Linear Hydrocarbon Chain Growth from a Molecular Diruthenium Carbide Platform

The formation of linear hydrocarbon chains by sequential coupling of C1 units on the metal surface is the central part of the Fischer–Tropsch (F-T) synthesis. Organometallic complexes have provided numerous models of relevant individual C–C coupling events but have failed to reproduce the complete chain lengthening sequence that transforms a linear C n hydrocarbon chain into its C n+1 homologue in an iterative fashion. In this work, we demonstrate stepwise growth of linear C n hydrocarbon chains and their conversion to their C n+1 homologues via consecutive addition of CH2 units on a molecular diruthenium carbide platform. The chain growth sequence is initiated by the formation of a μ-η1:η1-CCH2 ligand from a C + CH2 coupling between the μ-carbido complex [(Cp*Ru)2(η-NPh)­(μ-C)] (1; Cp* = η5-C5Me5) and Ph2SCH2. Then, the chain propagates via a general CCHR + CH2 coupling and subsequent hydrogen-assisted isomerization of the resulting allene ligand μ-η1:η3-H2CCCHR to a higher vinylidene homologue μ-η1:η1-CCH­(CH2)­R. By repeating this reaction sequence, up to C6 chains have been synthesized in a stepwise fashion.

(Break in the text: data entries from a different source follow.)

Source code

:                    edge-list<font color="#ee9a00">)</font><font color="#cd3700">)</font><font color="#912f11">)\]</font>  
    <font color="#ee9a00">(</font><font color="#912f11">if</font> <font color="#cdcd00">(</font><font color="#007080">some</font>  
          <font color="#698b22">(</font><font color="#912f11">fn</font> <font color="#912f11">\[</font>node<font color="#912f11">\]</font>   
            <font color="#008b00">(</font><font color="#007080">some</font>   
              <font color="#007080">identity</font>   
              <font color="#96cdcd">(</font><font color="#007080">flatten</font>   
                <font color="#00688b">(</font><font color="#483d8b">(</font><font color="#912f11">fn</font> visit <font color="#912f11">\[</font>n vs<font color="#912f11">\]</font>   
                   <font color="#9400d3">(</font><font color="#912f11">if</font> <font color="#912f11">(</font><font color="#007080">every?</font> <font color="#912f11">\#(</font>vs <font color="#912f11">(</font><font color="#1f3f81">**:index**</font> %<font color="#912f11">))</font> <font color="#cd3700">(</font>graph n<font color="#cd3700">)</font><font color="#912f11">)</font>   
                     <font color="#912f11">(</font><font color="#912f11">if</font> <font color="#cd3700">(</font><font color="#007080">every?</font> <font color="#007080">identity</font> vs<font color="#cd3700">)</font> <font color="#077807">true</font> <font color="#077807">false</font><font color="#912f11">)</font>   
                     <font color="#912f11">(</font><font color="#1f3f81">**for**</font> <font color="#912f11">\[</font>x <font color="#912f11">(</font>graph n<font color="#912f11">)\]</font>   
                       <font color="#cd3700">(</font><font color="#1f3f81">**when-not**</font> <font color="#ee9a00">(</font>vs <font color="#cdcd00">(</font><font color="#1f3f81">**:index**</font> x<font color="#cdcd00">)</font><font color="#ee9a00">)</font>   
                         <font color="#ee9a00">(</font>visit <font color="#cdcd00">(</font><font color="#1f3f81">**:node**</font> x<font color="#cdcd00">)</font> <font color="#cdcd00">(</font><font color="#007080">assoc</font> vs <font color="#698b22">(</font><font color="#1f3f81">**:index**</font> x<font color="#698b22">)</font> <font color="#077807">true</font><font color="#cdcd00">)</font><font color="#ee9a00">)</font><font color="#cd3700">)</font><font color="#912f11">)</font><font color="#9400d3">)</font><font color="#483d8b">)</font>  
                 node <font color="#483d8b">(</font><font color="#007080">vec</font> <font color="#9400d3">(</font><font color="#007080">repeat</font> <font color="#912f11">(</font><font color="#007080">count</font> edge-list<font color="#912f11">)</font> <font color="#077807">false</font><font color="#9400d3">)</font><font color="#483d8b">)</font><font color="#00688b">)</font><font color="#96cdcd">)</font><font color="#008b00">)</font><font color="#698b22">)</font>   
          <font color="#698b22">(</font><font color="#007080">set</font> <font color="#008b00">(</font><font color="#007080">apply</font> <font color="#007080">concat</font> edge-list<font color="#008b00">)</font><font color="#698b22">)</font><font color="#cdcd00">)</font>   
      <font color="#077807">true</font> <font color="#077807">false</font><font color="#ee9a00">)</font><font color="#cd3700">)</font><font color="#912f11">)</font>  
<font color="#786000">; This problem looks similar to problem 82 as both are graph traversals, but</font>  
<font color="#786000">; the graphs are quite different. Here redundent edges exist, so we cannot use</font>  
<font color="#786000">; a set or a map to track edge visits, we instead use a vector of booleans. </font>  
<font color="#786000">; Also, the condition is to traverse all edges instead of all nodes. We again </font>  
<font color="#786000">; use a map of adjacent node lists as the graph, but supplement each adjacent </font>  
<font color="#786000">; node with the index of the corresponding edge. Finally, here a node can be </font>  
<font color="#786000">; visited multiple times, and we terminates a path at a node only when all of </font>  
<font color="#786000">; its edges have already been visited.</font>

The key step of this chain homologation sequence is the selective hydrogenation of the μ-η1:η3-allene unit to the corresponding μ-alkylidene ligand. Isotope labeling and computational studies indicate that this transformation proceeds via the hydrogenation of the allene ligand to a terminal alkene form and its isomerization to the μ-alkylidene ligand facilitated by the coordinatively unsaturated diruthenium platform.